The model should be prompted in the manner explained in the Qwen2-VL-7B model card, available here.

Inference Example

from transformers import AutoProcessor, AutoModelForImageTextToText
from qwen_vl_utils import process_vision_info
from PIL import Image
import torch
from transformers import BitsAndBytesConfig


def generate_text_from_sample(model, processor, sample, max_new_tokens=1024, device="cuda"):
    # Prepare the text input by applying the chat template
    text_input = processor.apply_chat_template(
        sample[0:2], tokenize=False, add_generation_prompt=True
    )

    # Process the visual input from the sample
    image_inputs, _ = process_vision_info(sample)

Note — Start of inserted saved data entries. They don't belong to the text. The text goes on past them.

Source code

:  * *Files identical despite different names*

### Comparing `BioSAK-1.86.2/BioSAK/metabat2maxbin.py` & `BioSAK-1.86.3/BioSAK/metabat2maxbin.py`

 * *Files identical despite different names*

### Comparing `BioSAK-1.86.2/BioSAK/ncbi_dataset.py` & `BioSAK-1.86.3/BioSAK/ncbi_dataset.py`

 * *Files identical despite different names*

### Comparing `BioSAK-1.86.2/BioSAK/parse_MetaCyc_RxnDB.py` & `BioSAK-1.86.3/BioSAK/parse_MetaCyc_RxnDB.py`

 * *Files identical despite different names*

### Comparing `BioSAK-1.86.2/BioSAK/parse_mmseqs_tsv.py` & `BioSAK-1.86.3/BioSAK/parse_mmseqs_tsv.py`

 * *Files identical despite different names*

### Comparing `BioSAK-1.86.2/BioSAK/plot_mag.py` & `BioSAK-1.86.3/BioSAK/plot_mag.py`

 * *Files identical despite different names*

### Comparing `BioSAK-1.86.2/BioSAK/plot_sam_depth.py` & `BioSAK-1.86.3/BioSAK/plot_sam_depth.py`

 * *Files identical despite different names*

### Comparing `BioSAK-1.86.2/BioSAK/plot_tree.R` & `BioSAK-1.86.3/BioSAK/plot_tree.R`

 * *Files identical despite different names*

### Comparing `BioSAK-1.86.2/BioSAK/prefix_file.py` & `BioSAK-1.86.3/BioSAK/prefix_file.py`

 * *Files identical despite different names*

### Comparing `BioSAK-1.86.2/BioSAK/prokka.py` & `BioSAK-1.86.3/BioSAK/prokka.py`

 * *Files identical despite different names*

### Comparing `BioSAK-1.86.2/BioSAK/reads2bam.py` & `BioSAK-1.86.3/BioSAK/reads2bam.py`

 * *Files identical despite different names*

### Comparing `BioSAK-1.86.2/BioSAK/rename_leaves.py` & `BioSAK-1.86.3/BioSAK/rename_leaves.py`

    # Prepare the inputs for the model
    model_inputs = processor(
        text=[text_input],
        images=image_inputs,
        return_tensors="pt",
    ).to(
        device
    )  # Move inputs to the specified device

    # Generate text with the model
    generated_ids = model.generate(**model_inputs, max_new_tokens=max_new_tokens)

    # Trim the generated ids to remove the input ids
    trimmed_generated_ids = [out_ids[len(in_ids) :] for in_ids, out_ids in zip(model_inputs.input_ids, generated_ids)]

    # Decode the output text
    output_text = processor.batch_decode(
        trimmed_generated_ids, skip_special_tokens=True, clean_up_tokenization_spaces=False
    )

    return output_text[0]  # Return the first decoded output text


min_pixels = 256*28*28
max_pixels = 512*28*28
processor = AutoProcessor.from_pretrained('Qwen/Qwen2-VL-7B-Instruct', min_pixels=min_pixels, max_pixels=max_pixels, use_fast=True)


bnb_config = BitsAndBytesConfig(
    load_in_4bit=True,
    bnb_4bit_use_double_quant=True,
    bnb_4bit_compute_dtype=torch.float16,
)

model = AutoModelForImageTextToText.from_pretrained(
    "letxbe/qwen2-7b-BoundingDocs-rephrased",
    device_map="cuda",
    quantization_config=bnb_config
)

system_message = """You are a Vision Language Model specialized in extracting information from document images.  
Your task is to analyze the provided document image and extract relevant information accurately.  
Documents may contain text, tables, forms, and structured or unstructured data.  
Ensure responses are precise and concise, without additional explanations unless required for clarity."""  

TEMPLATE_PROMPT = """
<starttask>
Answer the following question about the document:
Question: "{QUESTION}"
Answer completing the following format:
'''json
{{"value": ""}}
'''
<endtask>
"""

question = "question about the document"

prompt = TEMPLATE_PROMPT.format(QUESTION=question)
  
message = [
            # system message
            {
                "role": "system",
                "content": [{"type": "text", "text": system_message}],
            },
            # question
            {
                "role": "user",
                "content": [
                    {
                        "type": "image",
                        "image": Image.new("RGB", (512, 512), (255, 255, 255)),
                    },
                    {
                        "type": "text",
                        "text": prompt,
                    },
                ],
            }
]

output = generate_text_from_sample(model, processor, message)

print(output)